If you answered 1, you might be a selfish lover. If you answered 2, good job!

If you think you might be a selfish lover, start working on the 2 options from the quiz.

You ask for oral sex in unattractive ways. Do you come across as demanding, whining, or accusing? Requests phrased as “give me a blow job,” “why don’t you ever give me a blow job,” or “you’re never willing to give me a blow job” are not very appealing. Neither is it attractive to have a husband respond to “no, I’d rather have sex” with pouting or anger.

The frustration behind those kinds of responses is understandable, but demanding, whining, or accusing don’t make us think, Wow, I can’t wait to get my mouth on his bits. If you’re interested in receiving oral sex, ask kindly—and if she says no, respond in a way that assures her that you love her more than you want oral sex.

Your relationship is difficult. A woman can feel very vulnerable giving her husband oral sex—and if your wife doesn’t feel she can completely trust you, oral sex won’t be too appealing. If your relationship overall isn’t in a good place, then the relationship is the problem, not the fact that your wife won’t give you oral sex.

One of the sadder emails I received was from a woman who said that her husband berated her in front of their children on a daily basis, asking me how on earth he expected that she would feel positive enough about him to do something so vulnerable for her. Men, please don’t be that guy. If your relationship is a problem, then set aside your pursuit of oral sex and work on the relationship.


Working on these areas may not make your wife automatically want to give you oral sex—but they can help her feel known and loved. And that is the best foundation there is to help her be more open to the idea in the future.

When she decides she’s ready, be sure to let her know about a couple resources to help Christian wives get comfortable giving their husbands oral sex.

At The Forgiven Wife, I have a list of all my posts about oral sex at Oral Sex: Blessing Your Husband and Learning to Be Blessed.

The Sex Chat for Christian Wives team has a replay available of our Oral Sex for Him Webinar.

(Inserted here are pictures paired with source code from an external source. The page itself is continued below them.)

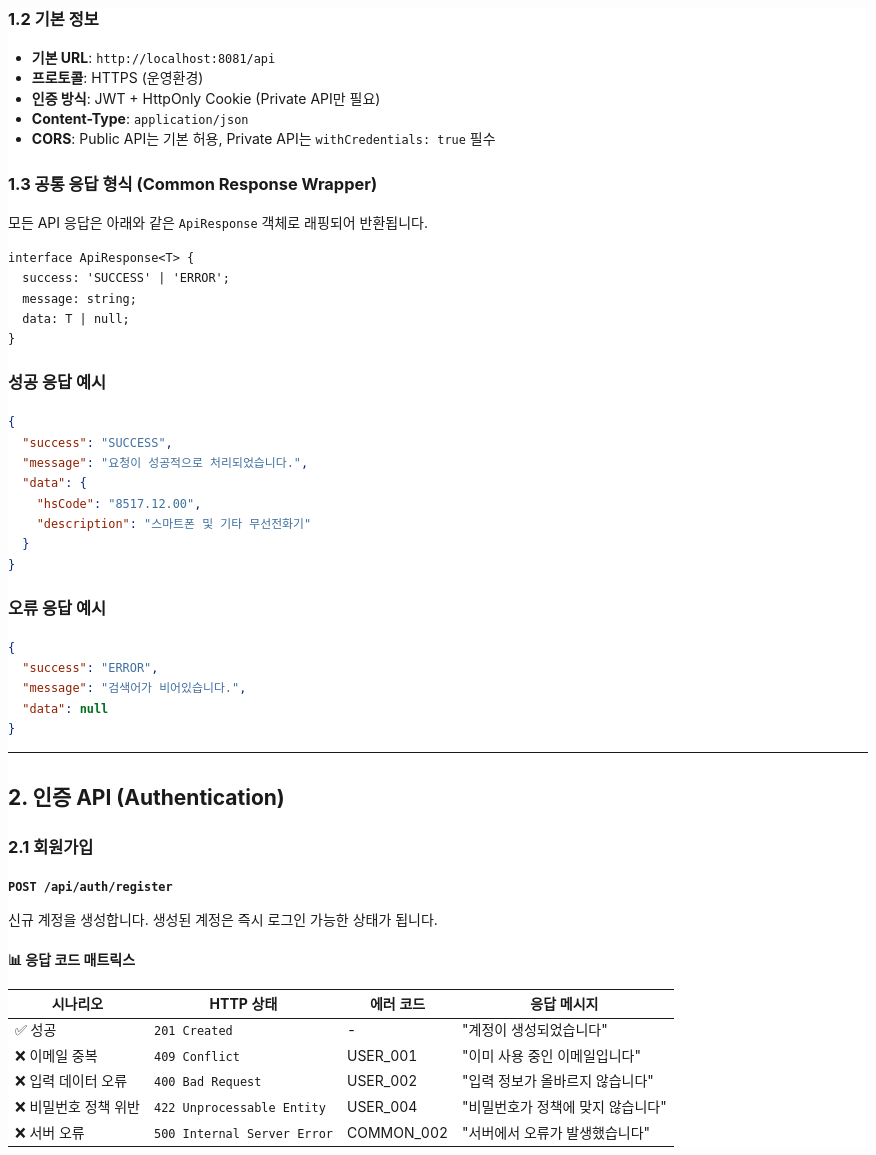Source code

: ### 1.2 기본 정보

- **기본 URL**: `http://localhost:8081/api`
- **프로토콜**: HTTPS (운영환경)
- **인증 방식**: JWT + HttpOnly Cookie (Private API만 필요)
- **Content-Type**: `application/json`
- **CORS**: Public API는 기본 허용, Private API는 `withCredentials: true` 필수

### 1.3 공통 응답 형식 (Common Response Wrapper)

모든 API 응답은 아래와 같은 `ApiResponse` 객체로 래핑되어 반환됩니다.

```tsx
interface ApiResponse<T> {
  success: 'SUCCESS' | 'ERROR';
  message: string;
  data: T | null;
}
```

### 성공 응답 예시

```json
{
  "success": "SUCCESS",
  "message": "요청이 성공적으로 처리되었습니다.",
  "data": {
    "hsCode": "8517.12.00",
    "description": "스마트폰 및 기타 무선전화기"
  }
}
```

### 오류 응답 예시

```json
{
  "success": "ERROR",
  "message": "검색어가 비어있습니다.",
  "data": null
}
```

---

## 2. 인증 API (Authentication)

### 2.1 회원가입

**`POST /api/auth/register`**

신규 계정을 생성합니다. 생성된 계정은 즉시 로그인 가능한 상태가 됩니다.

#### 📊 응답 코드 매트릭스
| 시나리오             | HTTP 상태                   | 에러 코드  | 응답 메시지                       |
| -------------------- | --------------------------- | ---------- | --------------------------------- |
| ✅ 성공               | `201 Created`               | -          | "계정이 생성되었습니다"           |
| ❌ 이메일 중복        | `409 Conflict`              | USER_001   | "이미 사용 중인 이메일입니다"     |
| ❌ 입력 데이터 오류   | `400 Bad Request`           | USER_002   | "입력 정보가 올바르지 않습니다"   |
| ❌ 비밀번호 정책 위반 | `422 Unprocessable Entity`  | USER_004   | "비밀번호가 정책에 맞지 않습니다" |
| ❌ 서버 오류          | `500 Internal Server Error` | COMMON_002 | "서버에서 오류가 발생했습니다"    |
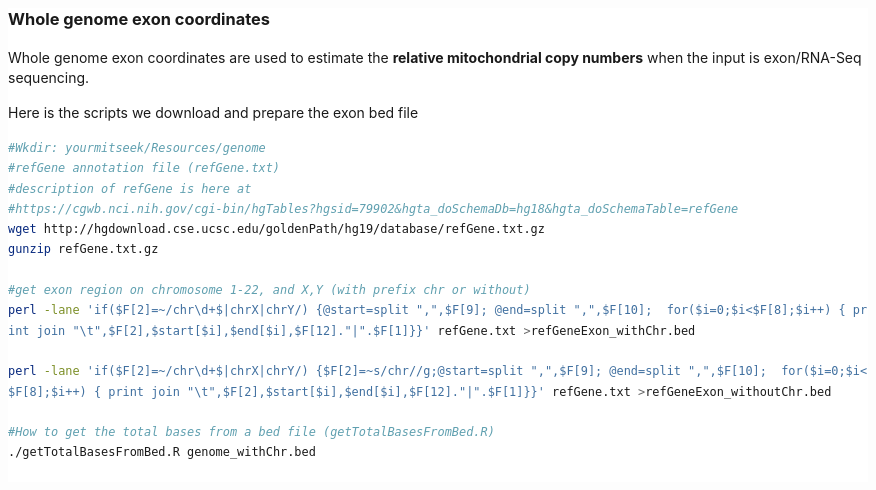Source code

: ### Whole genome exon coordinates
Whole genome exon coordinates are used to estimate the **relative mitochondrial copy numbers** when the input is exon/RNA-Seq sequencing. 

Here is the scripts we download and prepare the exon bed file

```bash
#Wkdir: yourmitseek/Resources/genome
#refGene annotation file (refGene.txt)
#description of refGene is here at 
#https://cgwb.nci.nih.gov/cgi-bin/hgTables?hgsid=79902&hgta_doSchemaDb=hg18&hgta_doSchemaTable=refGene
wget http://hgdownload.cse.ucsc.edu/goldenPath/hg19/database/refGene.txt.gz
gunzip refGene.txt.gz
    
#get exon region on chromosome 1-22, and X,Y (with prefix chr or without)
perl -lane 'if($F[2]=~/chr\d+$|chrX|chrY/) {@start=split ",",$F[9]; @end=split ",",$F[10];  for($i=0;$i<$F[8];$i++) { print join "\t",$F[2],$start[$i],$end[$i],$F[12]."|".$F[1]}}' refGene.txt >refGeneExon_withChr.bed
   
perl -lane 'if($F[2]=~/chr\d+$|chrX|chrY/) {$F[2]=~s/chr//g;@start=split ",",$F[9]; @end=split ",",$F[10];  for($i=0;$i<$F[8];$i++) { print join "\t",$F[2],$start[$i],$end[$i],$F[12]."|".$F[1]}}' refGene.txt >refGeneExon_withoutChr.bed
   
#How to get the total bases from a bed file (getTotalBasesFromBed.R)
./getTotalBasesFromBed.R genome_withChr.bed
  
```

If you're the reason your wife isn't interested in giving oral sex, this post is for you. It lays out some of those reasons and gives you action steps to help you make some changes.

4 Comments on “Why Doesn’t She Want to Give You Oral Sex? 5 Reasons That Are About You (and What You Can Do About Them)”

    1. This post is best read with its companion, which is about reasons that have nothing to do with the husband. (You can find it here: https://khsministry.com/2020/11/12/why-doesnt-she-want-to-give-you-oral-sex-8-reasons-that-are-not-about-you/.)

      I don’t quite see how not receiving oral sex makes someone a victim. The reasons listed here are all legitimate issues that can interfere with a wife’s interest in giving her husband oral sex. The recommended actions are not ones that are abusive or degrading to a husband, so I don’t see how anyone is a victim here.

  1. This is a great article, extremely insightful and true. Some people actually have feelings and emotions so it totally makes sense. Why have any kind of sex with someone who demands it instead of asking.